● Текст упражнения:
Третий слой правды — это уже правда образа, правда характера. Героям веришь во всех их действиях , в любви и ненависти, в спасении и в гибели, в жестокости и в прощении..
Ну и четвертая правда, объединяющая все рассказы в единое целое — это подлинное неприятие нынешней власти, обрекающей и армию, и народы наши на нищету и унижение. И как противостоять этому?
Он показывает войну как жизнь, но жизнь по определенным правилам. В не самом сильном, на мой взгляд, рассказе "Дорога домой" я бы выделил одно утверждение: обреченным на войну почти нет места в прежней мирной жизни. Или они должны забыть про войну, или они станут лишними и ненужными. Вот потому "Письма мёртвого капитана" и становятся шурыгинским катехезисом, написанным для людей, обреченных на войну. Может быть, это сам автор, капитан Шурыгин, искренне считает: "…я приехал сюда, чтобы вновь обрести веру, понять, что истины несокрушимы. И любовь всё так же выше закона… Что мир держится на дружбе и верности".
Может быть, и ему, а не только его героям, профессионалам войны, не только его "мертвому капитану" жить по законам войны проще и чище, чем жить в Москве по законам коррупционного режима. Потому он и в Чечне видит не воюющее государство, не великую армию, а "отряды русских мужиков, отправленных в Чечню неизвестно зачем. За нами нет государства, которое осеняло бы нас своей идеей, своей мощью…"
Может быть, рассказ "Письма мертвого капитана" — самый выдуманный, самый романтический рассказ в книге, но одновременно он и наиболее авторский. Ибо этот мёртвый капитан — это и представление о себе самом живого капитана Шурыгина. В каком-то смысле его мечты о себе самом. Его всегда мучает то небольшое, но существенное отличие от своих придуманных и увиденных вживую героев.
"Я могу однажды встать и уйти. И мой стыд заключается в том, что люди, с которыми я жил рядом несколько дней, делил хлеб, ходил с ними по горам, — они уже привыкли ко мне как данности, как к своему, обреченному тянуть эту лямку. А я могу уйти, и тем горше мой стыд, и тем сильнее мой долг. Я пытаюсь людям доказать, что я не зря был частью их. Объяснить им — что, да, я свободен, но не свободен от них, ибо не могу быть свободным от своих братьев…"
Вот эта обреченность на стыд и несвободу от своих братьев заставляла и заставляет, и будет заставлять писателя Владислава Шурыгина, как бы далеко ни улетала его фантазия, как бы ни тянулся он к метафизическим эмпиреям, приземлять свой метафизический парашют на поле реальной брани, среди воинов, обреченных на войну. Думаю, другим писателем он никогда не будет, и не сможет быть. Это — его стезя!
2. ПАЛОМНИКИ ИГРЫ
В игре важна неожиданность. Не знаю, по правилам какой игры попали неожиданно мне на стол две изящные книги, выпущенные казино "Европа". Вот уж никогда не думал, что у владельцев казино такой тонкий вкус. Конечно, обе книги посвящены игре как таковой, но я ожидал увидеть некий рекламный томик, со страниц которого будут заманивать в свои сети новых солидных клиентов с толстенными кошельками. Вряд ли такие солидные клиенты интересуются стихами Александра Пушкина и Афанасия Фета, Себастиана Бранта и Генри Лонгфелло, Александра Межирова и Игоря Шкляревского, высказываниями об игре Блеза Паскаля и Александра Дюма, Джорджа Байрона и Андре Моруа.

● Исходные данные:
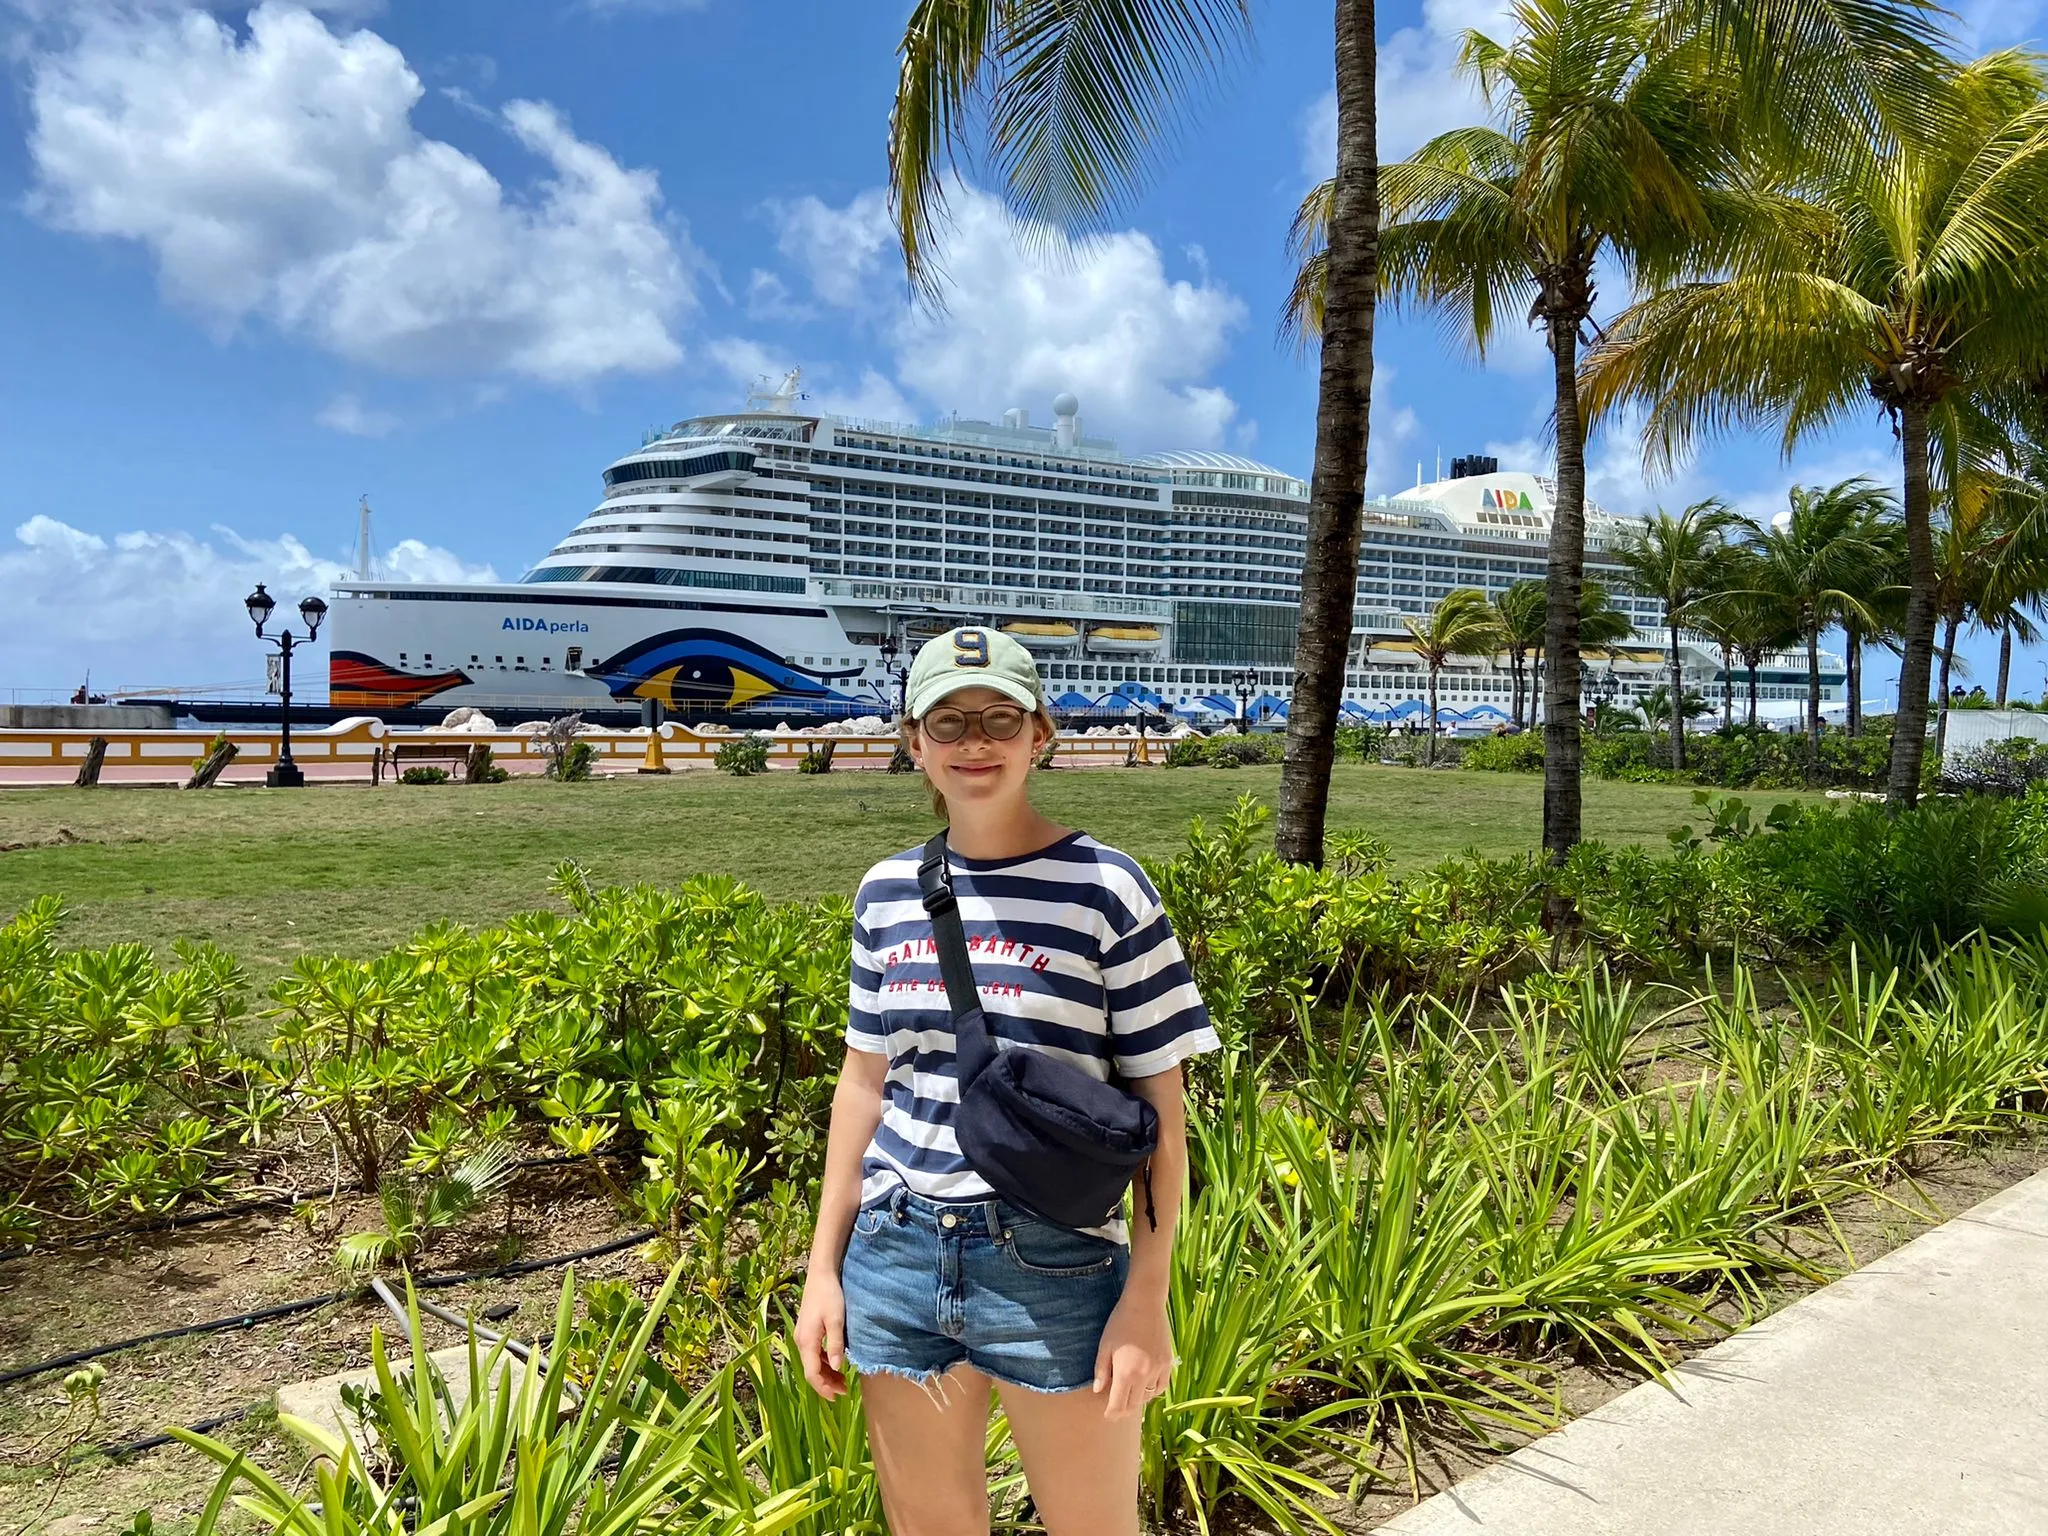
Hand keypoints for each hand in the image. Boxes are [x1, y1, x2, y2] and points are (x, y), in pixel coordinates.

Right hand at [796, 1270, 848, 1398]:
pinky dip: (824, 1362)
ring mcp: (802, 1336)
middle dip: (826, 1384)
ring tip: (843, 1381)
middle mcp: (800, 1341)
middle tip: (844, 1391)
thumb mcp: (836, 1320)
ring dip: (826, 1374)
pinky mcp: (807, 1331)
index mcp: (806, 1341)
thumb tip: (837, 1368)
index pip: (811, 1373)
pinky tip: (836, 1363)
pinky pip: (813, 1353)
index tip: (838, 1397)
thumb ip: (836, 1344)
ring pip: (812, 1363)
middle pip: (810, 1370)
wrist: (821, 1274)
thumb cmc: (830, 1295)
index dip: (823, 1388)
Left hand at [1092, 1292, 1173, 1420]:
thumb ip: (1101, 1371)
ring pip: (1148, 1397)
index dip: (1112, 1414)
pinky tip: (1145, 1387)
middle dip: (1123, 1410)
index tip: (1108, 1416)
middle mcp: (1144, 1376)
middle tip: (1116, 1410)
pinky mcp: (1167, 1362)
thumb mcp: (1104, 1346)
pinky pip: (1161, 1386)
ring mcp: (1158, 1369)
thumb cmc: (1119, 1322)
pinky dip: (1153, 1390)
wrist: (1144, 1303)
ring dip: (1138, 1400)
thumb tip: (1098, 1391)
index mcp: (1126, 1373)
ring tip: (1129, 1397)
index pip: (1118, 1405)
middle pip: (1134, 1404)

● Задания для выполнения:
A - Перечислите всех поэтов, чьи стихи, согласно тексту, вошли в книги, выпущенные казино «Европа».
B - Перепечатайте из текста всё от слов «Вот эта обреченность» и ниже до слов «Это — его стезя!» включительно.

● Решения заданий:
A - Александр Пушкин, Афанасий Фет, Себастиан Брант, Генри Лонгфелло, Александр Межиров, Игорь Шкляревский.

B -
Вот эта обреченность на стыд и несвободу от своих братьев заставляла и заставляет, и будет заставлять писателя Владислава Шурыгина, как бы далеко ни улетала его фантазия, как бы ни тянулся он к метафизическим эмпиреям, приземлять свой метафизический парашют на поле реальной брани, среди воинов, обреченных на войну. Думаю, другим писателем он никогда не будет, и не сможет быть. Это — его стезя!